**** Exercise input ****
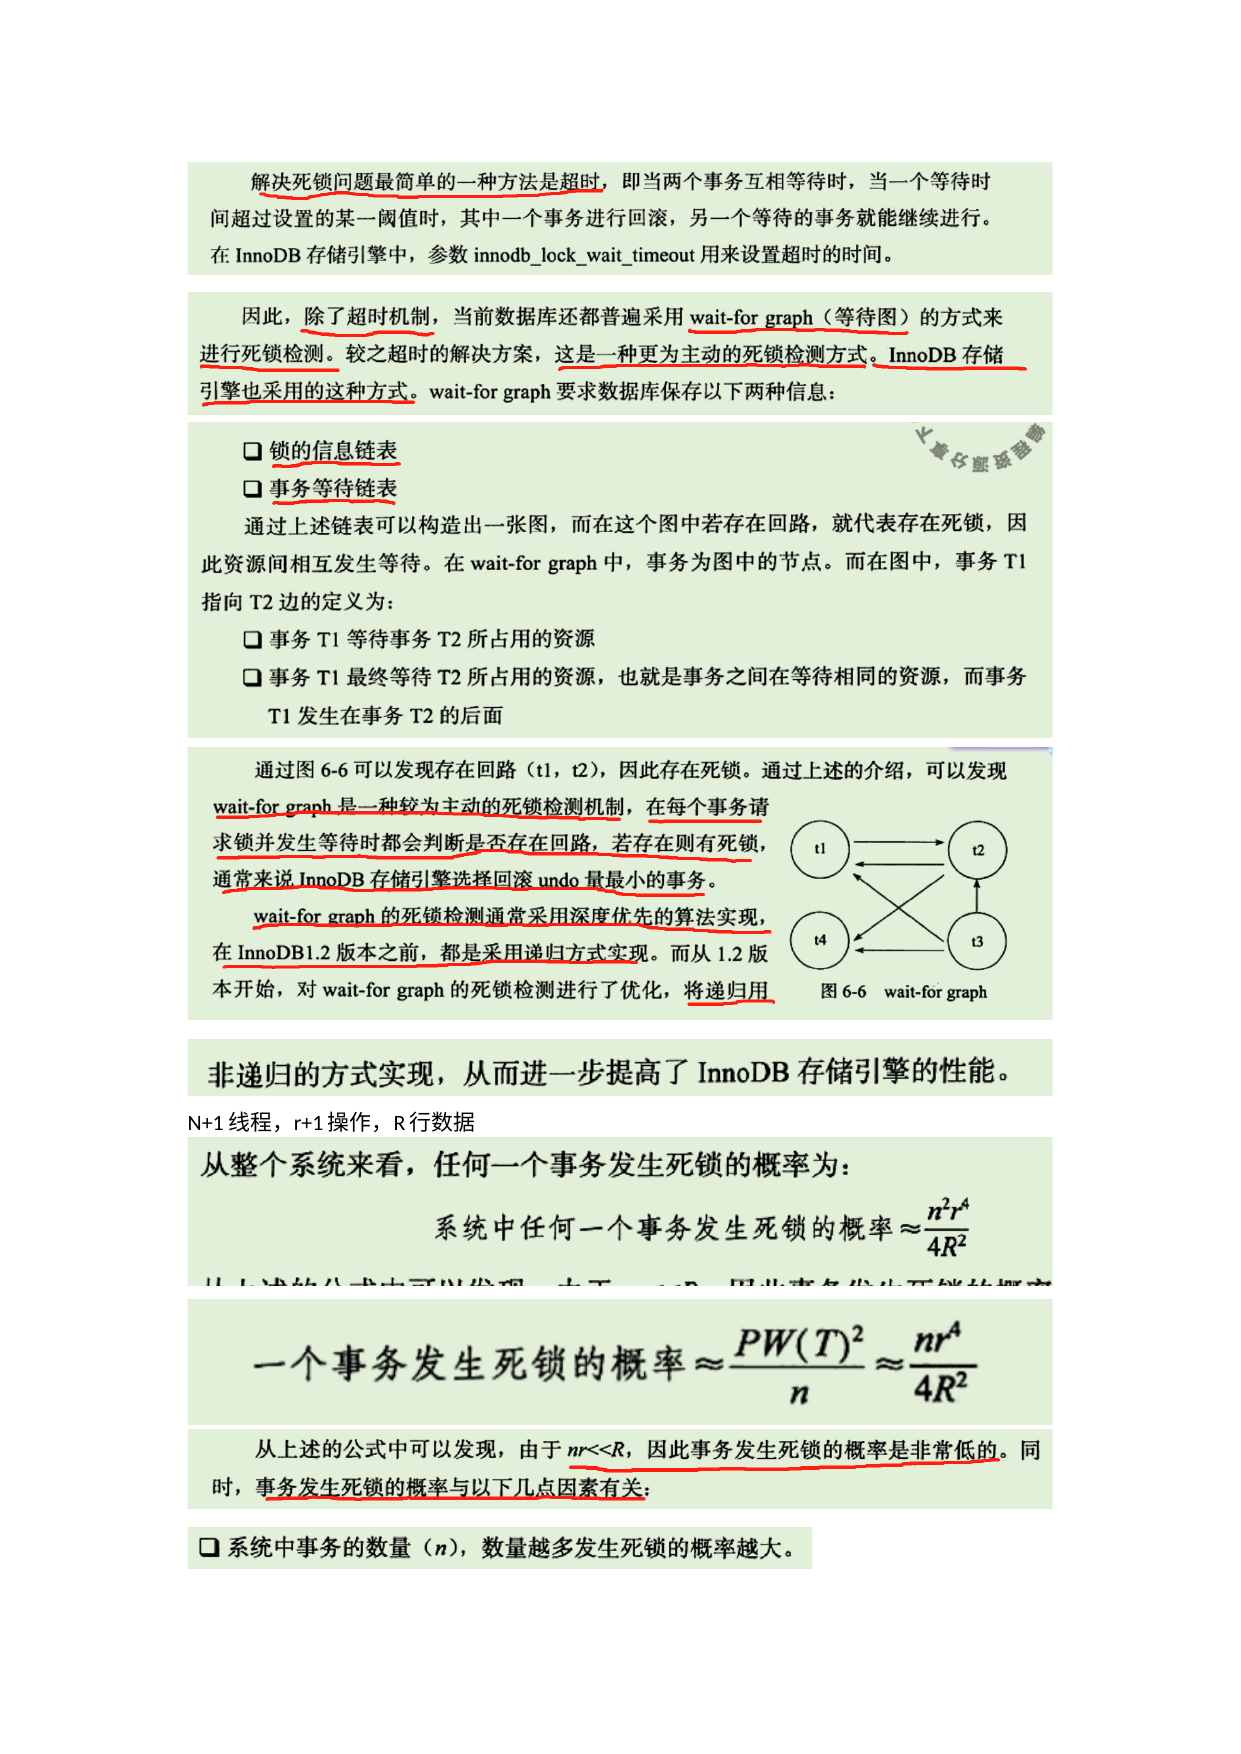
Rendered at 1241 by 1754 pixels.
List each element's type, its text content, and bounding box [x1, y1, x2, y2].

picture [187, 162, 1053, 275]
picture [187, 1527, 813, 1569]
picture [187, 747, 1053, 1020]
picture [187, 1137, 1053, 1286]
picture [187, 292, 1053, 415]
picture [187, 1039, 1053, 1096]
picture [187, 1429, 1053, 1509]
picture [187, 422, 1053, 738]
picture [187, 1299, 1053, 1425]
text N+1线程，r+1操作，R行数据 [187, 1104, 1053, 1137]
****
• _What this task involves_
Copy the data precisely. Skip every picture.

• _Response area_
Rendered at 1241 by 1754 pixels.
List each element's type, its text content, and bounding box [x1, y1, x2, y2].

picture [187, 162, 1053, 275]
picture [187, 1527, 813, 1569]
picture [187, 747, 1053, 1020]
picture [187, 1137, 1053, 1286]
picture [187, 292, 1053, 415]
picture [187, 1039, 1053, 1096]
picture [187, 1429, 1053, 1509]
picture [187, 422, 1053, 738]
picture [187, 1299, 1053, 1425]
text N+1线程，r+1操作，R行数据 [187, 1104, 1053, 1137]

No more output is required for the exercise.